Seit dieser Woche hat zumindest ein Teil der Modegeschäfte in Österreich wieder geöffnet, der Rest folgt mit 2. Mai. Experten warnen davor, die Erwartungen zu hoch zu stecken.
Wifo-Ökonom Jürgen Bierbaumer-Polly erwartet nach dem Ende des Shutdowns keinen Konsumboom. »Wir gehen von einer Normalisierung in der zweiten Jahreshälfte aus. Erst im Herbst sollte ein Konsumniveau in Höhe des üblichen, also wie im Vorjahr, erreicht werden«, so der Ökonom. Unsicherheit über den eigenen Arbeitsplatz und das Einkommen führe zu vorsichtigem Konsumverhalten und Aufschieben von Käufen. Bei Bekleidung und Schuhen sei die neueste Frühlingskollektion wenig interessant, weil man ohnehin fast nur zu Hause sei und im Home-Office arbeite. Einkaufen habe auch viel mit Emotionen zu tun. »Man geht einkaufen, essen und dann ins Kino«, so der Ökonom. Das falle derzeit komplett weg, und der Einkauf mit Masken werde erst eine gewisse Gewöhnungszeit brauchen. Auch die ältere Generation werde trotz geöffneter Geschäfte vermutlich noch länger lieber zu Hause bleiben.

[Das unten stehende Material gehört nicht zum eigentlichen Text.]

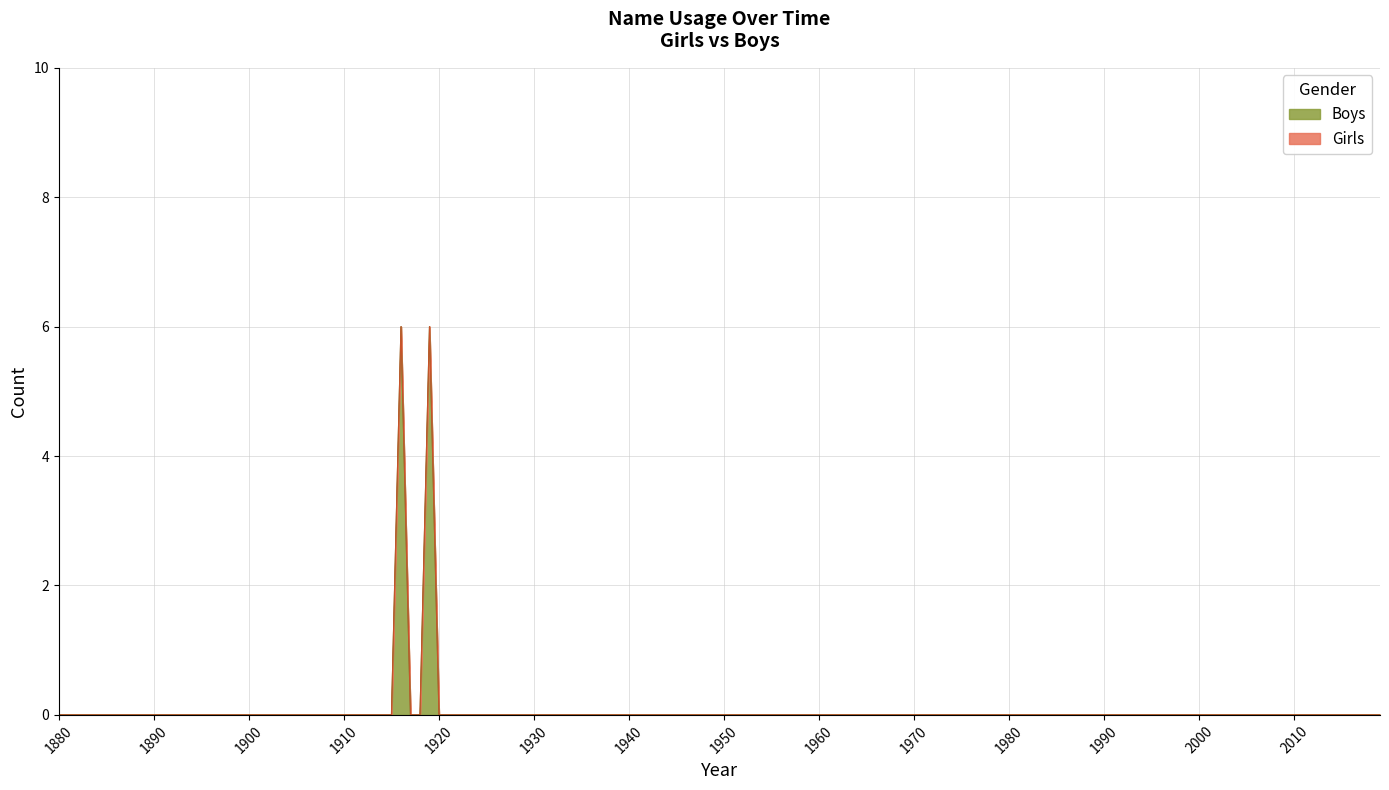

Between 1910 and 1990, which series saw the biggest shift?

Girls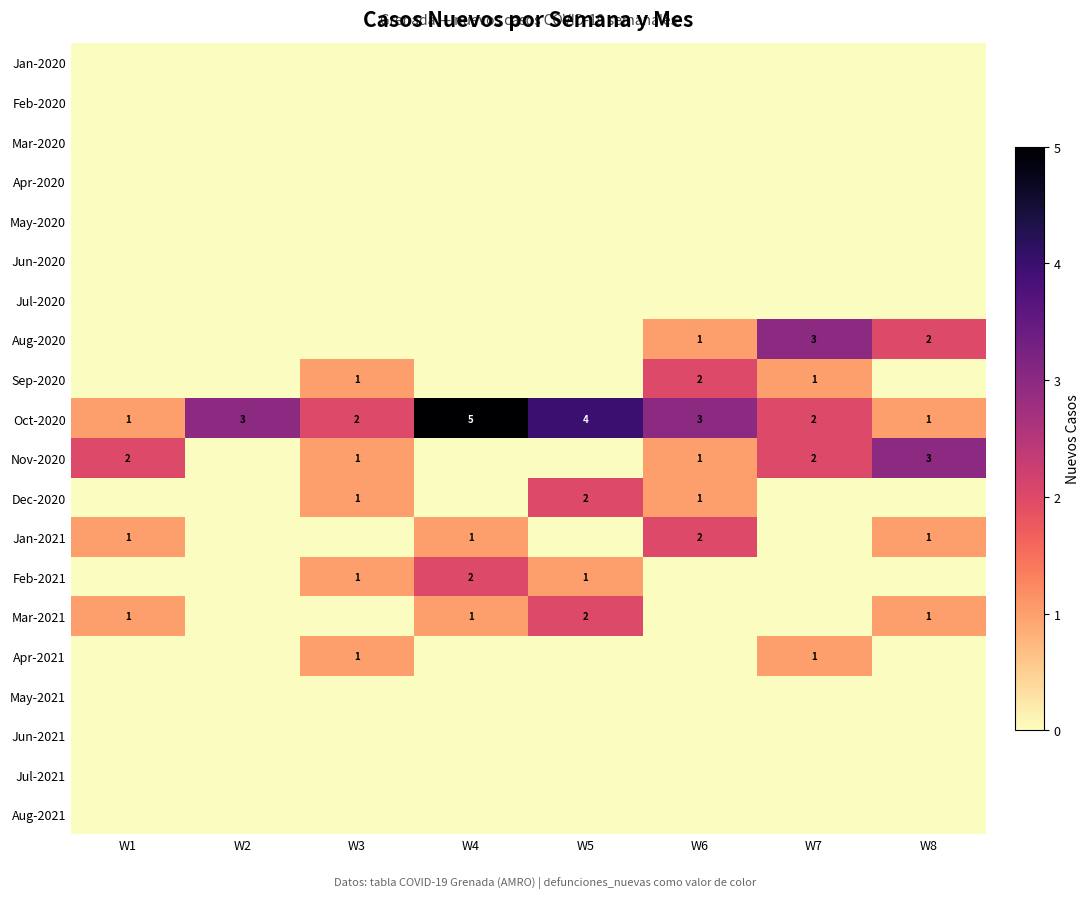

How many categories are shown in the chart?

8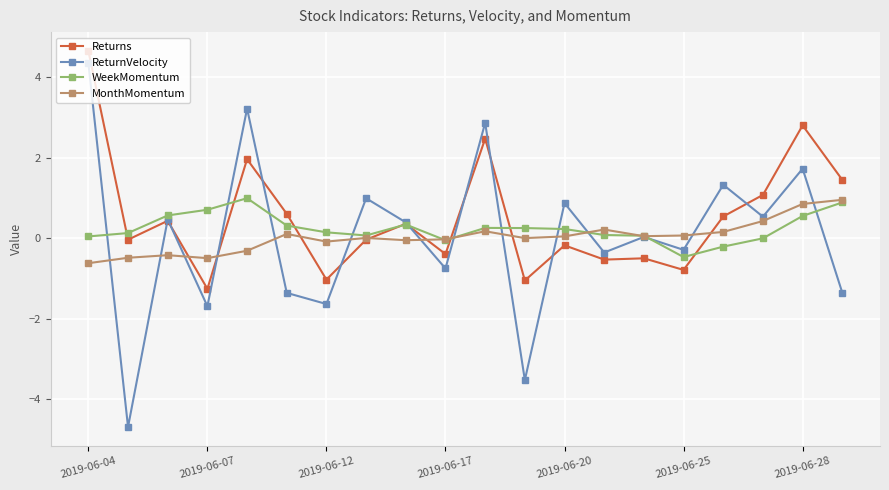

Count the number of data series in this chart.

4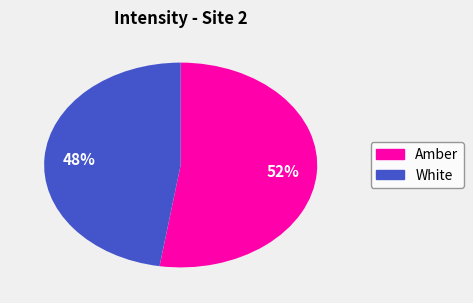

To the nearest percent, what is the average slice percentage?

50%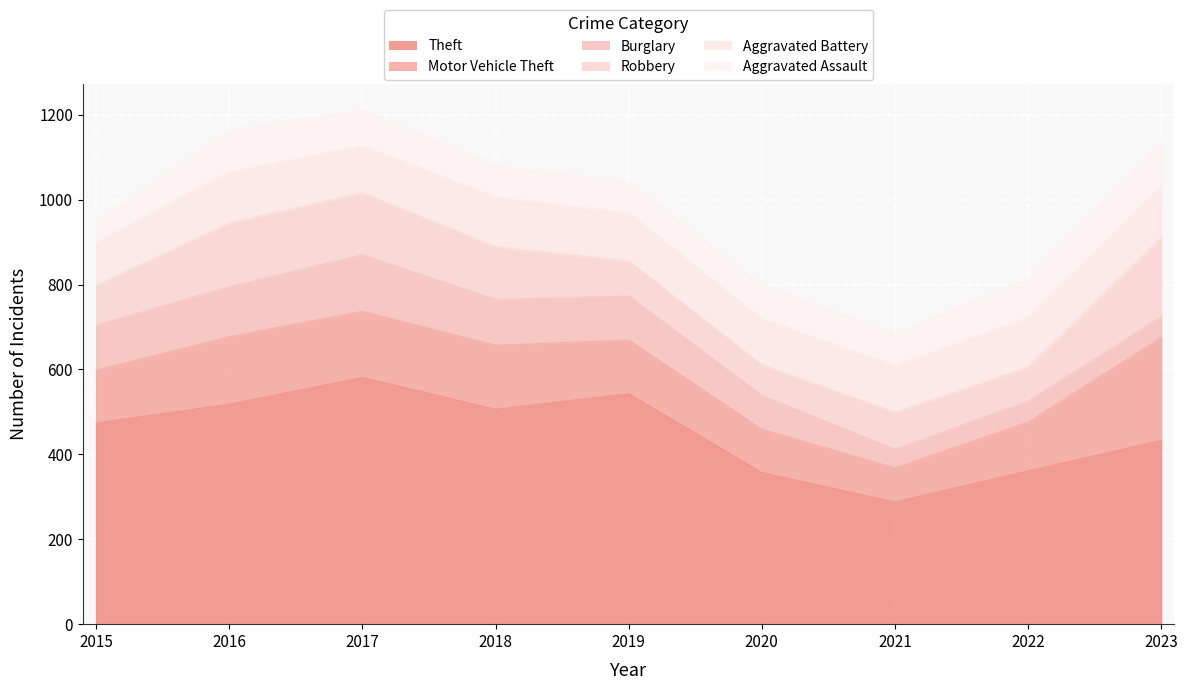

True or false: Burglary and Motor Vehicle Theft cross at least once.

False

Preisschlachten befürchtet
Auch Achim Berg von McKinsey bezweifelt, dass gleich der große Kaufrausch kommt. »Die Läden werden in den nächsten Wochen vielleicht 30 bis 40 % ihres normalen Umsatzniveaus erreichen«, prophezeit er und verweist auf Erfahrungswerte aus China. Dort hätten Anfang April zwar 90 % der Modegeschäfte wieder geöffnet, die Frequenzzahlen befänden sich jedoch weiterhin um bis zu 60 % unter dem Vorkrisenniveau. Im Grunde habe jeder einen vollen Kleiderschrank. Er erwartet deshalb für die nächsten Wochen Preisschlachten, schließlich sind die Lager übervoll. Eine Normalisierung der Umsätze im Textilhandel sieht Berg erst für das Weihnachtsquartal.
Zwei Drittel der Kunden wollen sich einschränken
Recht geben den Experten die jüngsten Meinungsumfragen. Laut einer Online-Umfrage der P8 Marketing GmbH unter 1.200 Österreichern zwischen 3. und 7. April rechnet über ein Drittel damit, dass sich ihr Leben in den kommenden zwölf Monaten verschlechtern wird. 69 % wollen deshalb ihren Konsum einschränken. Zu den hauptbetroffenen Branchen gehören neben Reisen (73 %) und Restaurants (61 %) auch Bekleidung (57 %).
»Die Österreicher wissen, dass Kurzarbeit und Co. nur kurzfristig vom Staat finanziert, aber langfristig von den Menschen bezahlt werden und sich auf ihren Wohlstand auswirken», so P8-Chef Georg Hofherr.